- INSTRUCTIONS TO FOLLOW
Please find every line in the entries below that contains the string "family" and copy each of those lines. Letter case counts.

-- BEGIN DATASET EXTRACT --

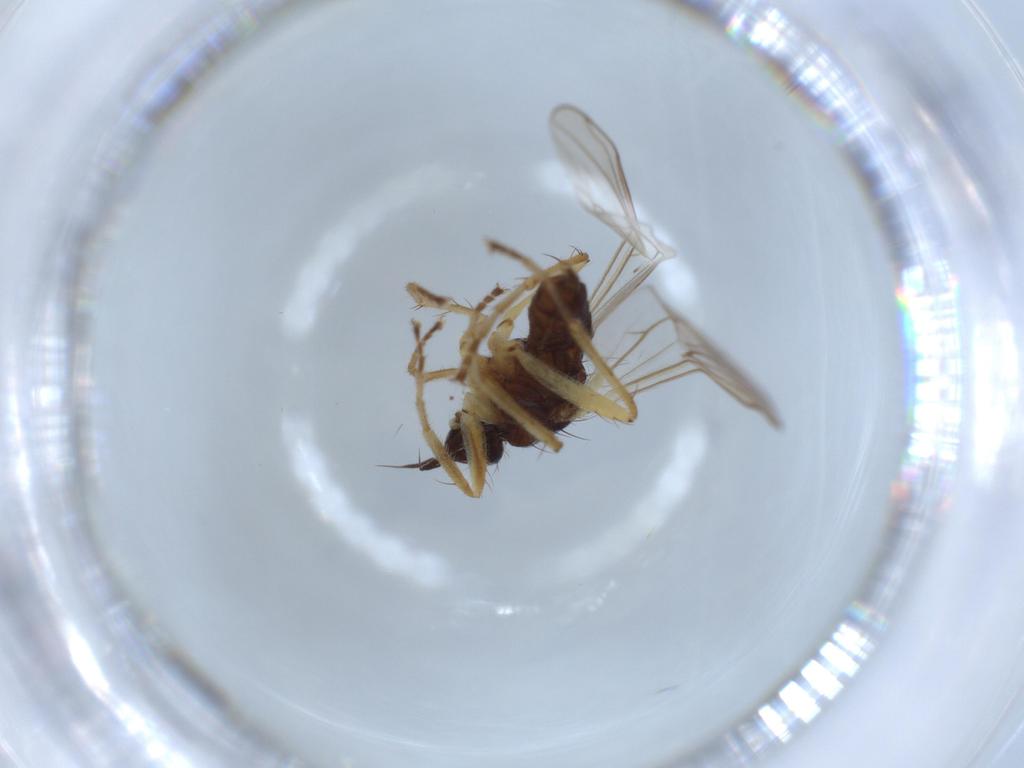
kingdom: Animalia
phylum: Arthropoda
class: Insecta
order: Diptera
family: Hybotidae
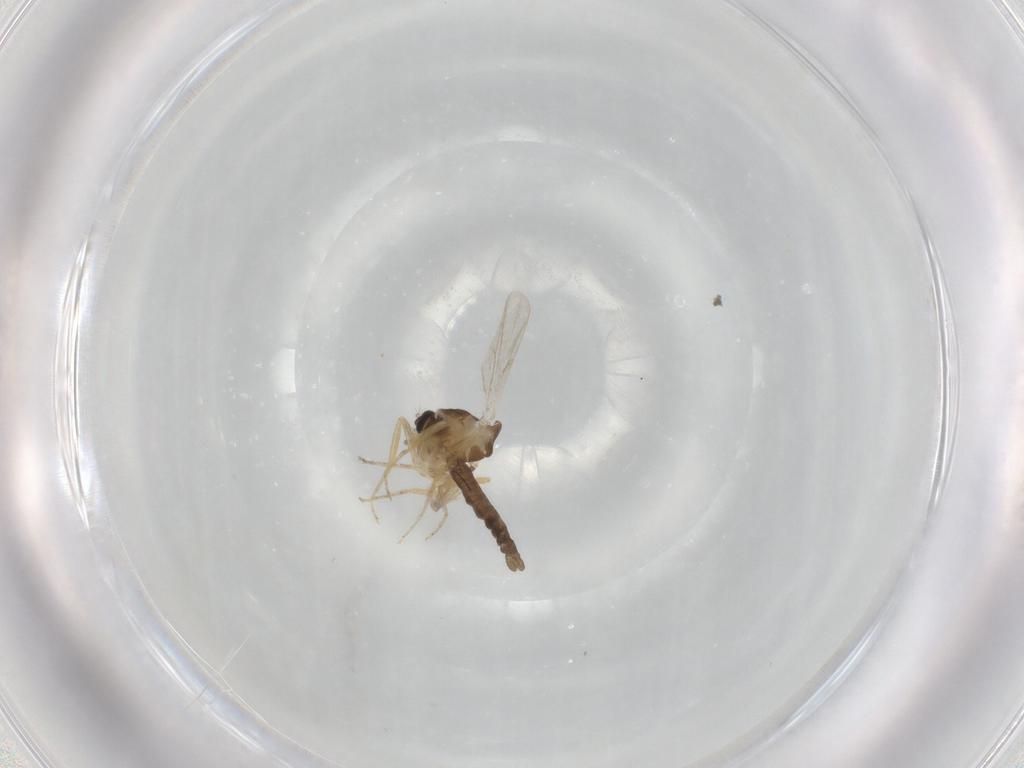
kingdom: Animalia
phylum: Arthropoda
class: Insecta
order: Diptera
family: Ceratopogonidae
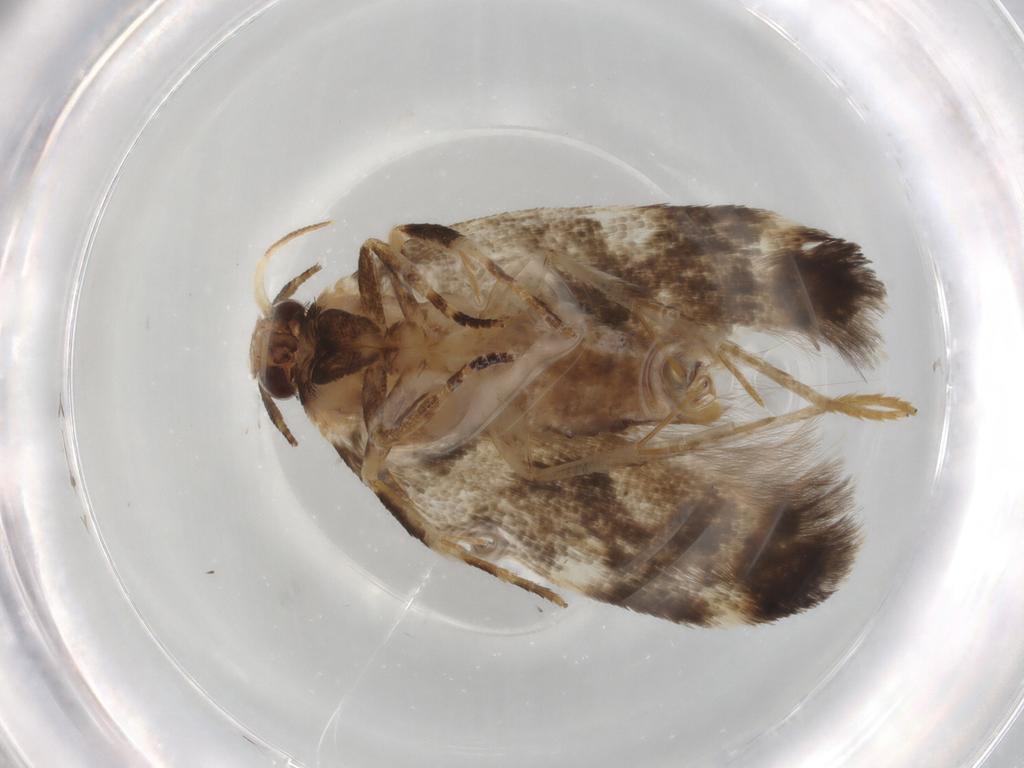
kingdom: Animalia
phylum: Arthropoda
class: Insecta
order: Lepidoptera
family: Cosmopterigidae
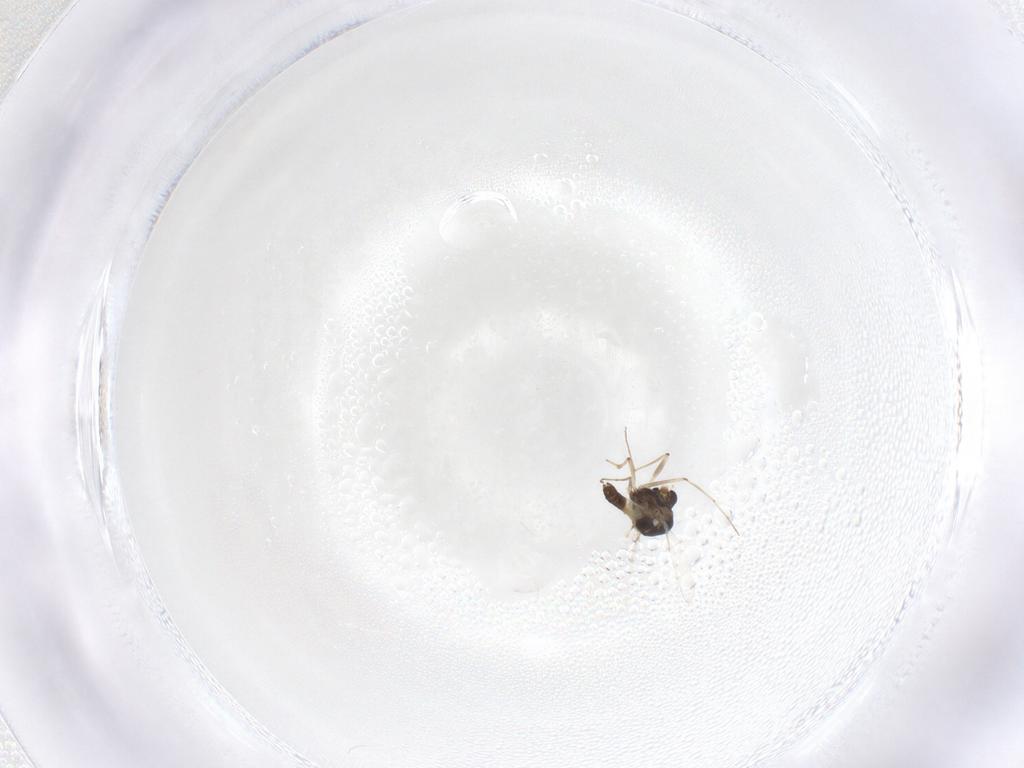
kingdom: Animalia
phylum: Arthropoda
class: Insecta
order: Diptera
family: Chironomidae
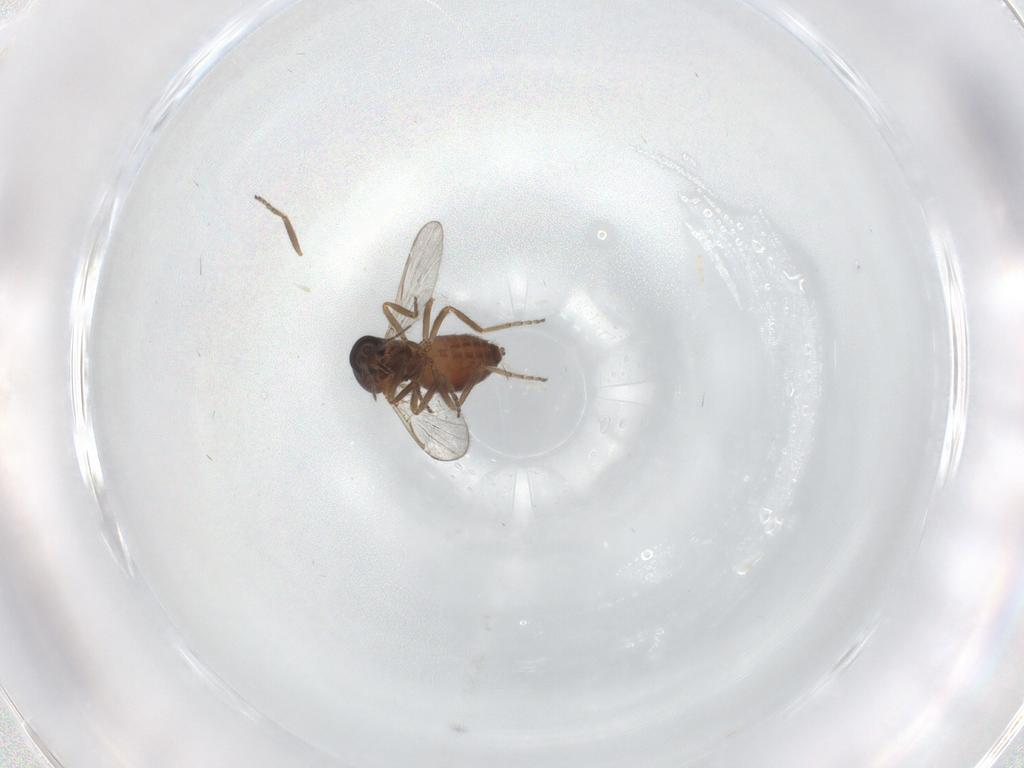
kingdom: Animalia
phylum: Arthropoda
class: Insecta
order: Diptera
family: Ceratopogonidae
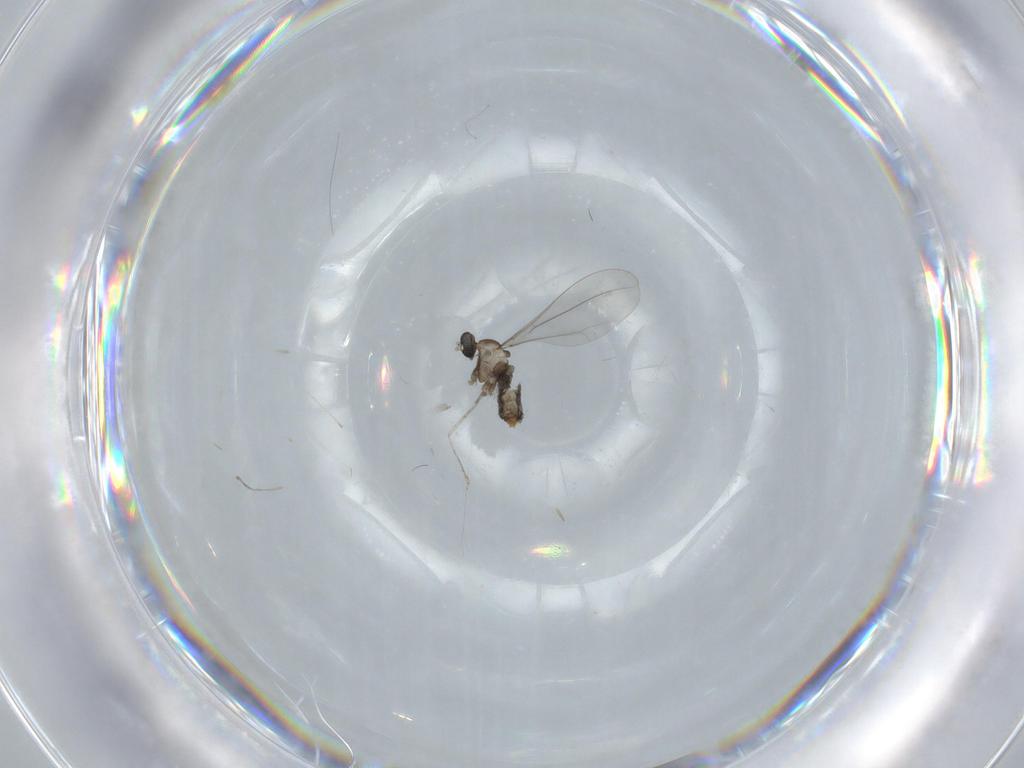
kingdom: Animalia
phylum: Arthropoda
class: Insecta
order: Diptera
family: Cecidomyiidae
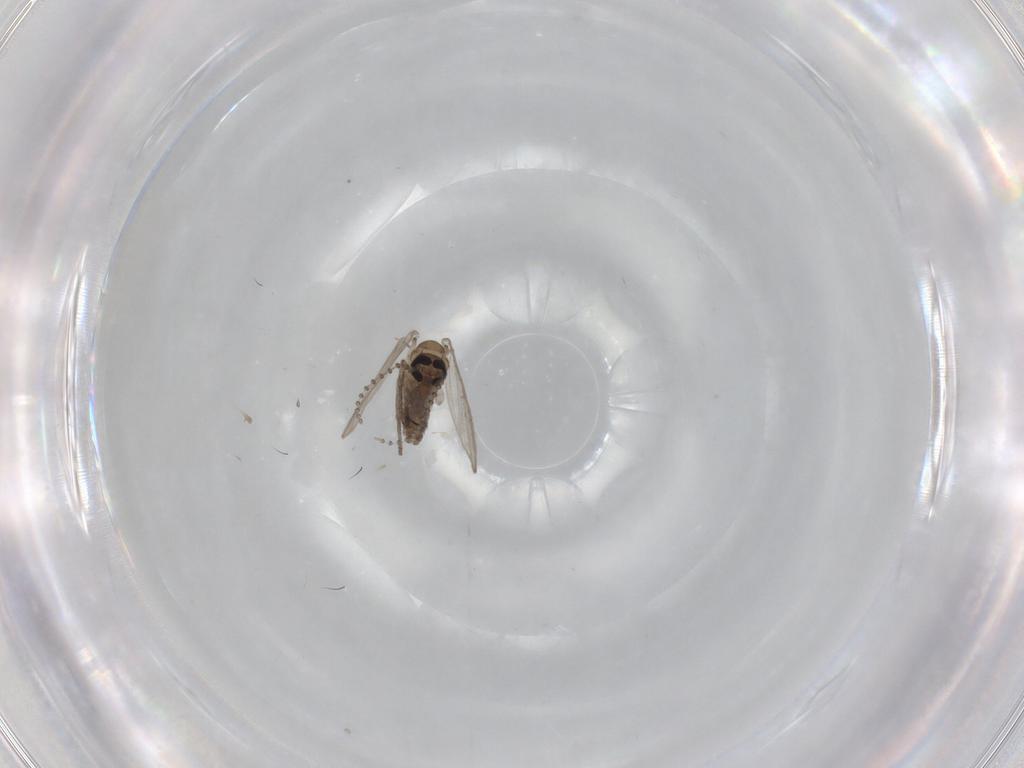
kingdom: Animalia
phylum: Arthropoda
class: Insecta
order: Diptera
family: Psychodidae
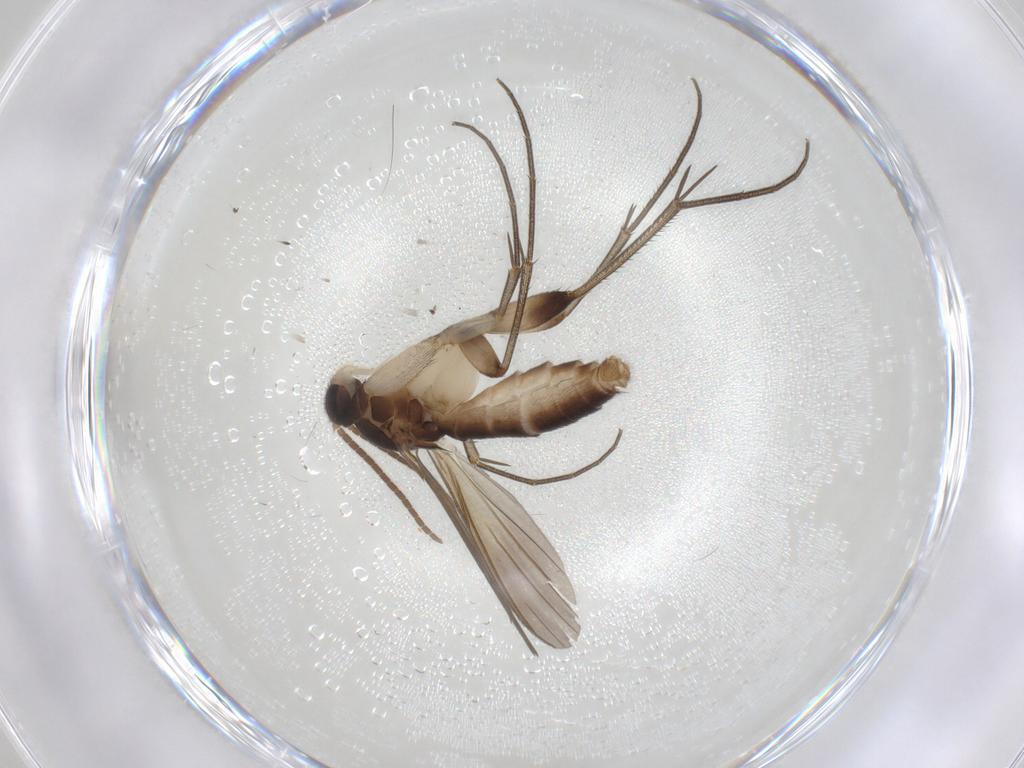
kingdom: Animalia
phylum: Arthropoda
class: Insecta
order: Diptera
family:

-- END DATASET EXTRACT --

- RESPONSE TO THIS TASK
family: Hybotidae
family: Ceratopogonidae
family: Cosmopterigidae
family: Chironomidae
family: Ceratopogonidae
family: Cecidomyiidae
family: Psychodidae
family:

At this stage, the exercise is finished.